The expected award of a lucrative multi-billion shilling tender for the construction of the Nairobi-Nakuru-Mau Summit road, will set the stage for motorists to start paying to stay on the highway.
The Sh150 billion contract, which will be awarded in May, will see construction of the 180 kilometre road start in November and run for three years.
The plan is to collect funds that will be used to maintain the country’s major arteries such as Mombasa-Nairobi highway, the Nairobi Southern by-pass, Thika Super Highway as well as the Nairobi-Nakuru-Mau Summit highway.
“The tender for the construction of Nairobi-Nakuru-Mau Summit road will be awarded in the next four months and we expect the contractor to move on site in November.
“The project may look like it has been abandoned because it’s taking too long but that’s not true,” said Kenya National Highways Authority (KenHa) director general Peter Munindia on Friday.
Mr Munindia, who was speaking to Sunday Nation in an interview, said the government decided to start with construction of Nairobi-Nakuru-Mau Summit road to learn a few lessons before embarking on setting up of other toll highways.

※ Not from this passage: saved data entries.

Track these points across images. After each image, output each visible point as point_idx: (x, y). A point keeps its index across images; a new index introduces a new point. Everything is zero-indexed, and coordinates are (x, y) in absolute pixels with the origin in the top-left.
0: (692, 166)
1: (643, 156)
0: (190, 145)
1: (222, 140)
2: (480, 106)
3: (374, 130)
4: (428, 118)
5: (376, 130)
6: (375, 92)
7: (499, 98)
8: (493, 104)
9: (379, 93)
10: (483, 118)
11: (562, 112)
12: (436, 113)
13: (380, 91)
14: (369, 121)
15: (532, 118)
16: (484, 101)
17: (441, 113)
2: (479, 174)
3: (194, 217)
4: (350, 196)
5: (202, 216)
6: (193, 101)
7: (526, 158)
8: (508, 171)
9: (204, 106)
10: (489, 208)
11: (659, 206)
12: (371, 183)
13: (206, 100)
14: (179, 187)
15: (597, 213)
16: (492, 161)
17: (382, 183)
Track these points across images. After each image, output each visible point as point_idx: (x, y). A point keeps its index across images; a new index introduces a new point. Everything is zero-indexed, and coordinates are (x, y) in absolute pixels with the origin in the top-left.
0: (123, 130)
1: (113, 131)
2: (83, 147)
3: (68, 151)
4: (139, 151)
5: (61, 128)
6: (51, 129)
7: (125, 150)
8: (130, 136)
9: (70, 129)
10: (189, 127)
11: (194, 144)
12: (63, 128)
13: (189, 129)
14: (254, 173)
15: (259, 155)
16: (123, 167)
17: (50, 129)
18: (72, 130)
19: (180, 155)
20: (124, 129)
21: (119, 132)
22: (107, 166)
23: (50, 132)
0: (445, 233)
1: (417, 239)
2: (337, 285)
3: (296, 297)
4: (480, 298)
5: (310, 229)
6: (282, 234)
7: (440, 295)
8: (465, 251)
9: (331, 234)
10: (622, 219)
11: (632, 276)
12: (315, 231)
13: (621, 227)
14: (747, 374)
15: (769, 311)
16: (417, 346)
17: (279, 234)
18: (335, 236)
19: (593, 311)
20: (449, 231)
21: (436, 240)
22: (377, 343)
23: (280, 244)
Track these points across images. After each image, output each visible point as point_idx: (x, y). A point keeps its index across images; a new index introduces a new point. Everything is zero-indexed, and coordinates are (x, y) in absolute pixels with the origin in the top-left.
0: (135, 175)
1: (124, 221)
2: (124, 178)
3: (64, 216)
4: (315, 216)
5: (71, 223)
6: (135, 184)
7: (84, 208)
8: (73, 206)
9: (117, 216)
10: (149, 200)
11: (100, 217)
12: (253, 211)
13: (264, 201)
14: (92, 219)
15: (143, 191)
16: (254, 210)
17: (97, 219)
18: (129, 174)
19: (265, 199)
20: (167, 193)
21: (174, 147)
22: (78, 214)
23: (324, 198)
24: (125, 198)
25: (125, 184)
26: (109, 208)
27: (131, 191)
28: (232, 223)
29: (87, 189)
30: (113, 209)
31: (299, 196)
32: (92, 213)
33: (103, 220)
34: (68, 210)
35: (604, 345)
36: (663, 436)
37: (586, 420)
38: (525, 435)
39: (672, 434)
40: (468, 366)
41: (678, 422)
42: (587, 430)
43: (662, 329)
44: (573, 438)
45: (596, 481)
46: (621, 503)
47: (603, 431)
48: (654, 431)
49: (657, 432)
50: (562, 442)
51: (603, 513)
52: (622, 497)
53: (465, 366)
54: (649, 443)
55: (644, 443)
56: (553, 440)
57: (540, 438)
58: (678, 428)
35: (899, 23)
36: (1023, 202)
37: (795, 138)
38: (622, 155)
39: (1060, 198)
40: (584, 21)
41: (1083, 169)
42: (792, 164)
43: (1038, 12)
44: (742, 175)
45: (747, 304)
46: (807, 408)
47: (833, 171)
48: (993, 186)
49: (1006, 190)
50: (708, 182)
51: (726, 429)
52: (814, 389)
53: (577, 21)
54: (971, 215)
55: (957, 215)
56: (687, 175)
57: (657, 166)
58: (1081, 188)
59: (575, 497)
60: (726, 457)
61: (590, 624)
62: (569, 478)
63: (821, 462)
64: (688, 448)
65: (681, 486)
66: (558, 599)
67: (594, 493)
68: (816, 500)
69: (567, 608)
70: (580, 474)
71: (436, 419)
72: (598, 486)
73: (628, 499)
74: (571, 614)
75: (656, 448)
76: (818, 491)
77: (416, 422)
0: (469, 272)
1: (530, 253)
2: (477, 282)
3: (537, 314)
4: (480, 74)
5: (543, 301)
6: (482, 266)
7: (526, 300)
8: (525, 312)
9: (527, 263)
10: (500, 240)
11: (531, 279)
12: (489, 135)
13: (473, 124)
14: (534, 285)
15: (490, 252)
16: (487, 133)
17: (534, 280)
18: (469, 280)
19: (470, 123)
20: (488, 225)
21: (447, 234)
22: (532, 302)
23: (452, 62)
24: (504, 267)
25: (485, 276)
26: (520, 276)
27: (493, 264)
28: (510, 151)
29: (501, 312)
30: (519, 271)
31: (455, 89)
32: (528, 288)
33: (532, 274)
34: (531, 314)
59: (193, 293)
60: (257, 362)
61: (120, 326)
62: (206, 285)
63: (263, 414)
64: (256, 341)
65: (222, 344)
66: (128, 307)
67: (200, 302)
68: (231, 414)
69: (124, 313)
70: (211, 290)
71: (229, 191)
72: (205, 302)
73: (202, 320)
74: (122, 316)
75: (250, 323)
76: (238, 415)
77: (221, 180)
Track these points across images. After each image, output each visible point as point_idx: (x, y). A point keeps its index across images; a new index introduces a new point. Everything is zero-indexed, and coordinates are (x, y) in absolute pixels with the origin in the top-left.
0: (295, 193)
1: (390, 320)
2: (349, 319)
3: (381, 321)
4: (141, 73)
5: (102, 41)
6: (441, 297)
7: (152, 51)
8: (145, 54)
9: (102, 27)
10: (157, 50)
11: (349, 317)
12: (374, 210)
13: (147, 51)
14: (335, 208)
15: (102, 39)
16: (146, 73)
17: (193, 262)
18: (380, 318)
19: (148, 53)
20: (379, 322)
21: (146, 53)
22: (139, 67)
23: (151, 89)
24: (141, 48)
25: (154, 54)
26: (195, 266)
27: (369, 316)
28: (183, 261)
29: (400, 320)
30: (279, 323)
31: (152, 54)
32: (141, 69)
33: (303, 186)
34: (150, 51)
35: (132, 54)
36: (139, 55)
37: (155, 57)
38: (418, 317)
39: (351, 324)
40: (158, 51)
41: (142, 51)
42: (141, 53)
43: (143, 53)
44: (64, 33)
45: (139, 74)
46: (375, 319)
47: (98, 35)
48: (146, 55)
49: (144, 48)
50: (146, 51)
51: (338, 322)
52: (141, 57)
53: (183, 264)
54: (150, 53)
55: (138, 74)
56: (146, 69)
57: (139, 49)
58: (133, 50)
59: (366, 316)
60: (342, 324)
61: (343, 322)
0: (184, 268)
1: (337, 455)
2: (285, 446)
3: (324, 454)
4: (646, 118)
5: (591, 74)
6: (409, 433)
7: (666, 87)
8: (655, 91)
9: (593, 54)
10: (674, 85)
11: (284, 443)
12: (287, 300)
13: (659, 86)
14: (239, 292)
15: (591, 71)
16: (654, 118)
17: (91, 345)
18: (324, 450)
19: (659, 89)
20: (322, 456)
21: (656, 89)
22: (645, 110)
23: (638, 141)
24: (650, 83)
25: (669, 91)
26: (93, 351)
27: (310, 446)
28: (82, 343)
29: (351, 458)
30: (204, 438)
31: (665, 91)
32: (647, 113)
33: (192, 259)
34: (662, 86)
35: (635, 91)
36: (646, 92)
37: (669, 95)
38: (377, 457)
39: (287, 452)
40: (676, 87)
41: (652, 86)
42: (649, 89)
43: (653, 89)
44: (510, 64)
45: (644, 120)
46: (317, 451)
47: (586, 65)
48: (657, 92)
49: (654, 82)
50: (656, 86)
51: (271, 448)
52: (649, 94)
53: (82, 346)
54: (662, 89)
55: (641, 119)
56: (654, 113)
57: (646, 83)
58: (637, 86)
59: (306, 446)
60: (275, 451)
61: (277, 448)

He expressed optimism that they will get the best firm out of the three that have been shortlisted for the contract award.
The scope of the work, according to Mr Munindia, will include expansion of the said road into a four-lane dual carriage way from Rironi to Mau Summit.
The plan also involves the re-carpeting of Rironi-Mai Mahiu-Naivasha (Escarpment road).
The firm that will win the tender will also be expected to operate and maintain the recently constructed Nairobi Southern Bypass.
A qualified bidder will as well maintain the Gitaru-Rironi section, whose re-construction started last year under James Gichuru-Rironi Road Project.
“Ten contractors had placed their bids for this job. After thorough evaluation, the number has been reduced to three. We will soon award the best contractor for the job. He will be expected to build, maintain, manage and operate the highway and recover his money from motorists in the form of user fees,” he said.
When tolling was first mooted four years ago, it was proposed that motorists would be charged at the rate of Sh1.79 for pick-ups and matatus, and Sh1.20 per kilometre for passenger vehicles.
Large trucks were to part with Sh3.59 per kilometre, medium trucks Sh2.39 and buses Sh2.39 for the same distance.
Road tolls were initially introduced in Kenya in the late 1980s but were scrapped in the mid-1990s in favour of the Roads Maintenance Levy to eliminate rampant corruption at the stations.
Tolling has, however, faced many hurdles, including a demand that the government provides alternative freeways for those who are unable to pay, or those who do not want to use the new roads.
Other projects earmarked for tolling include the Nairobi-Mombasa highway, the Second Nyali Bridge that will connect Mombasa Island to the mainland.
The new projects are expected to cost Sh320 billion with maintenance leases running for between 10 and 30 years.
The government has in the past said money collected through the Road Maintenance Levy has not been adequate to cater for repairs, hence the need to get additional revenues.
In 2016, Sh40 billion was collected through the levy, which is factored in the retail price of fuel. It currently stands at Sh18.
Human and consumer rights groups have criticised the road tolling plan saying since motorists pay normal taxes and the fuel levy, compelling them to part with a toll for road use would amount to the government engaging in multiple taxation.
Lack of introduction of toll-free alternatives for those who do not want to pay as is global practice has heightened opposition to the plan.
Tolling of roads has — in countries where it is in use — raised weighty human rights, equity and fairness issues that have been canvassed in courts of law, causing long delays in their execution.